Another defector, top Air Force intelligence aide Affaq Ahmad, confirmed that the jihadists don’t get into conflicts with the regime forces. “They also decline to get into fights in the coastal areas due to an agreement between them and the regime that had been brokered by the financial backers of these brigades,” Ahmad said in an interview after fleeing Syria. “Actually, the jihadist groups and brigades were very useful for the regime because they provided a justification for the regime’s insistence on a military solution, and provided some legitimacy under the cover of the War on Terror.”
Under that agreement, he added, the regime accepted the killings of minorities including Assad’s own Alawite sect “in order to use that to convince these minorities to rally around the regime and hold on to it.”
Assad has never been particularly religious and the Alawites have not been exclusively behind Assad. “He’s always used them,” Al Hendi said. “I don’t think he’s sectarian in a spiritual way; he’s using Alawites only now to protect himself.”
Al-Nusra has already admitted to being in a deal with the Assad regime — holding fast to the Deir Ezzor oil fields and reaping sweet payouts in return.
Abdulrahman Alhaj, a professor and member of the General Secretariat of the Syrian National Coalition, told PJM that Assad “has too much information about [al-Qaeda] in many ways.”
And Assad feels that if he is taken out or taken to the brink, Alhaj added, the ultimate revenge is sharing his WMDs with the terror organization — something he may do anyway in backroom deals.
“He’ll try to make it easy for them because he wants to — he will try to punish the international community,” said Alhaj. “How he can do that — he can give them his chemical weapons.”

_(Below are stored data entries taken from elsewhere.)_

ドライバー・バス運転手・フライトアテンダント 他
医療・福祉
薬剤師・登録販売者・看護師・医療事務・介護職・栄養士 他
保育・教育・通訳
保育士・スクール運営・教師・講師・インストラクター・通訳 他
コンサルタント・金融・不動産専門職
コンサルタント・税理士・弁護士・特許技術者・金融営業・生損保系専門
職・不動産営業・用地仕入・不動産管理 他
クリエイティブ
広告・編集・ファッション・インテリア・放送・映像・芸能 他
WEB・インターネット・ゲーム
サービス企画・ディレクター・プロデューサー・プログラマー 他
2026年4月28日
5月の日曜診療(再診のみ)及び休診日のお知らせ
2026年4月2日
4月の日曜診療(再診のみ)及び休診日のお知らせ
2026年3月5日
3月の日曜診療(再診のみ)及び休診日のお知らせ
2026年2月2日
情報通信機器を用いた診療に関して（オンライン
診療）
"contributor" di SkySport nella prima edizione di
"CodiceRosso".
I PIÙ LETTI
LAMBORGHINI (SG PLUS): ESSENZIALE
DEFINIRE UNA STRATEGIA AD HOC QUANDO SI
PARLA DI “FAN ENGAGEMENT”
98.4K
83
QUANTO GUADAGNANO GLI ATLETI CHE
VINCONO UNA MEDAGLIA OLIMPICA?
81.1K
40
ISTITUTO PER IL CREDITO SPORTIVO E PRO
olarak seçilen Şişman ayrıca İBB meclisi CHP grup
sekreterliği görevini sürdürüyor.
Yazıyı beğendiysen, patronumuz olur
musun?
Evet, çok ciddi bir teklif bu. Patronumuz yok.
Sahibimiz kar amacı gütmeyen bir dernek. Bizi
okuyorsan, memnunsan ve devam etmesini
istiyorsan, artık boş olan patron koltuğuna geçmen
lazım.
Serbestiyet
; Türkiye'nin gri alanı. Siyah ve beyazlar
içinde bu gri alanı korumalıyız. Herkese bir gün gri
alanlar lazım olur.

“It’s a very dangerous scenario,” he added.
When PBS’ Charlie Rose asked Assad in a sit-down interview Sunday about what kind of retaliation could be expected if the U.S. launched airstrikes against the regime, he cryptically responded, “You should expect everything.”
“You should expect everything, not necessarily through the government. It’s not only — the governments are not only — not the only player in this region,” Assad added. “…Expect every action. Everything.”
A handful of Senate aides contacted by PJM said they didn’t know if the alliance of al-Qaeda and Assad was being discussed with lawmakers in closed-door Syria briefings.
Assad needs the situation on the ground to look chaotic enough to keep from being ousted. Al-Qaeda enjoys a safe haven and access to stockpiles of weapons of mass destruction. And if Assad should fall, al-Qaeda can take advantage of the vacuum, though it does run the risk of having to deal with a president who’s not compliant like Assad.
“Assad today is trying to convince the West that he is secular and liberal and that he is fighting Islamic extremism. Those who work in the field of politics, however, know Assad’s regime very well. They know it is nothing more than an extension of the extremist political and religious Iranian regime,” Al Arabiya General Manager Abdulrahman al-Rashed wrote in March.
“His father adopted the case of Arab Baath to justify his seizure of power and continuity of sectarian rule. After him, his son sought the company of long-bearded men from supreme leader Khamenei to Hassan Nasrallah. He resorted to holding Islamic jihadi conferences in Damascus,” al-Rashed continued. “After the revolution erupted, he now speaks of secularism and claims it!”
Images of jihadist atrocities have also shown timing to play into a PR strategy, including the grisly execution video from spring 2012 released to the New York Times just as Congress was debating Syria.
In another aptly timed move, al-Qaeda declared war today on the Free Syrian Army — in particular, the secular brigades most likely to be vetted and cleared — just in time to attempt to seize CIA arms deliveries beginning to flow to the rebels.
“The Assad regime…will increase extremism in Syria,” said Alhaj. “That will affect all the people of the world.”